TASK GOAL:
Reproduce word for word the portion of the passage on race and slavery starting with "6. Christians should" and going on through "grappling with spiritually.".

6. Christians should discuss race because you cannot grow to your spiritual potential until your mind is changed from that of a disadvantaged and inferior minority to the mind of Christ. These two minds cannot coexist, but this is precisely what many Black people are grappling with spiritually.
[Taken from the unpublished manuscript “Black Nations in Scripture” by Richard G. Walker Sr. copyright 2003]
[i] See Appendix 5 The Doctrine of Oppression
[ii] It was an intricate and powerful system of control that the slaveowners developed to maintain their labor supply and their way of life, a system both subtle and crude, involving every device that social orders employ for keeping power and wealth where it is. As Kenneth Stampp puts it:
A wise master did not take seriously the belief that Negroes were natural-born slaves. He knew better. He knew that Negroes freshly imported from Africa had to be broken into bondage; that each succeeding generation had to be carefully trained. This was no easy task, for the bondsman rarely submitted willingly. Moreover, he rarely submitted completely. In most cases there was no end to the need for control—at least not until old age reduced the slave to a condition of helplessness.
The system was psychological and physical at the same time. The slaves were taught discipline, were impressed again and again with the idea of their own inferiority to “know their place,” to see blackness as a sign of subordination, to be awed by the power of the master, to merge their interest with the master’s, destroying their own individual needs. To accomplish this there was the discipline of hard labor, the breakup of the slave family, the lulling effects of religion (which sometimes led to “great mischief,” as one slaveholder reported), the creation of disunity among slaves by separating them into field slaves and more privileged house slaves, and finally the power of law and the immediate power of the overseer to invoke whipping, burning, mutilation, and death. Dismemberment was provided for in the Virginia Code of 1705. Maryland passed a law in 1723 providing for cutting off the ears of blacks who struck whites, and that for certain serious crimes, slaves should be hanged and the body quartered and exposed.
Howard Zinn 1619-1741: Slavery and slave rebellion in the US] Pasted from http://libcom.org/history/1619-1741-slavery-slave-rebellion-us (Accessed 2/9/2014)
[iii] Stampp Kenneth M., The Peculiar Institution, Slavery in the Ante-Bellum South, (Vintage, New Your, 1956) 156
[iv] Virginia’s Act III: Baptism Does Not Exempt Slaves from Bondage
(1667) Commentary by MaryLou Walsh, College of Saint Rose
In 1667 in Jamestown, Virginia, the House of Burgesses approved a statute, Act III: Baptism Does Not Exempt Slaves from Bondage, that answered the following query: Does the conferring of the Christian sacrament of baptism in any way change the legal status of a slave? The legislators ruled that baptism did not alter a slave’s legal status. Their decision, when added to certain previous rulings made concerning the colony’s enslaved blacks, revealed a distinct pattern of behavior. Virginia’s House of Burgesses slowly, over a period of years, crafted a legal system that identified enslaved blacks and their descendants as a permanent source of cheap labor. Through that process, British colonials sowed the seeds of institutionalized slavery based on race, a system that survived in the Chesapeake region for more than two centuries.
[vi] Gal 3.28 does not obliterate culture just as it did not eliminate slavery or male and female roles. The point is that there is equal spiritual opportunity and spiritual privilege in Christ.

SOURCE DATA:
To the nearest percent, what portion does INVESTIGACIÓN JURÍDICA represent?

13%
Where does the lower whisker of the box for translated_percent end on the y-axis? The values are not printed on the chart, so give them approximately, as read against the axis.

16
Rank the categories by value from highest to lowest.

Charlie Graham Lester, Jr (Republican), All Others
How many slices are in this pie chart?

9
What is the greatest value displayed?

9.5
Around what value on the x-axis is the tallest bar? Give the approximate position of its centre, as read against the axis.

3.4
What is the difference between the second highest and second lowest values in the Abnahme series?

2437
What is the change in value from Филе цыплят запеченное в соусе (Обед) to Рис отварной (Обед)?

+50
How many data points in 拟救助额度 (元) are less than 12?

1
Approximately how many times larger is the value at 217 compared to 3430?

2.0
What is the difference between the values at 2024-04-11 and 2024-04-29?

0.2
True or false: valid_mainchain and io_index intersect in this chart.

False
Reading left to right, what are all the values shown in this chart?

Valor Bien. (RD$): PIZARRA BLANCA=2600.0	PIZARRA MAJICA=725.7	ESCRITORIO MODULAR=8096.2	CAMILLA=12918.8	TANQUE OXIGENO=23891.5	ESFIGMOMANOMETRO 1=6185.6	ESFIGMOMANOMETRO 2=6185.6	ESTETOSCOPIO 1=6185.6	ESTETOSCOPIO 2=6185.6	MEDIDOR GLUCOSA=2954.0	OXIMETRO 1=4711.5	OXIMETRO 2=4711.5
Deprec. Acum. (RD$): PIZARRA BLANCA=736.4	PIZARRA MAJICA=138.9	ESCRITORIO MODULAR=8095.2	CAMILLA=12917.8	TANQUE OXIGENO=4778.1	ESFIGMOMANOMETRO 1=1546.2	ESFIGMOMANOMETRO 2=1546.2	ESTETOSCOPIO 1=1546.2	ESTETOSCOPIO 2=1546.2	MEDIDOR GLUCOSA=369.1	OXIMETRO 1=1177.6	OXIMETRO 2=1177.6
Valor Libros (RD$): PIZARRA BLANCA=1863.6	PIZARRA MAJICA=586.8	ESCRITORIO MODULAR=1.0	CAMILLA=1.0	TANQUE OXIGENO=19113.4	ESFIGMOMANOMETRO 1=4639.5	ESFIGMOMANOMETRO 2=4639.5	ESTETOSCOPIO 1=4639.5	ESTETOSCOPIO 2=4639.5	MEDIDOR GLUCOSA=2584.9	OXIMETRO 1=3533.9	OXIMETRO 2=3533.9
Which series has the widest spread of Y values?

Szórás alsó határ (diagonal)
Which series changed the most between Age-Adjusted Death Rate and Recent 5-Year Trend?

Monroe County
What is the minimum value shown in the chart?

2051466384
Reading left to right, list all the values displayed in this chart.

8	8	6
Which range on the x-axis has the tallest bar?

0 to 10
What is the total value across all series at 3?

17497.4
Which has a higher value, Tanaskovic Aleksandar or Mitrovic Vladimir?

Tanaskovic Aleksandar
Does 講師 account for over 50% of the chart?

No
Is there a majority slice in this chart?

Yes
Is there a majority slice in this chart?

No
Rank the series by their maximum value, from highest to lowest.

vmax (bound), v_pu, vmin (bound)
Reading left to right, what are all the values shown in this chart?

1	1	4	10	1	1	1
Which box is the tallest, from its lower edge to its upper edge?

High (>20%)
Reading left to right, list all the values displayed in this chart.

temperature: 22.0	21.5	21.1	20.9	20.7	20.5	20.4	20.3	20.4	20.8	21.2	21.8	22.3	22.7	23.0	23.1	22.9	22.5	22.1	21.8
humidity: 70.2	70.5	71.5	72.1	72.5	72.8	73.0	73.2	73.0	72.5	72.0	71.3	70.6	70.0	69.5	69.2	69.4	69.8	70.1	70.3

WORKED SOLUTION:
6. Christians should discuss race because you cannot grow to your spiritual potential until your mind is changed from that of a disadvantaged and inferior minority to the mind of Christ. These two minds cannot coexist, but this is precisely what many Black people are grappling with spiritually.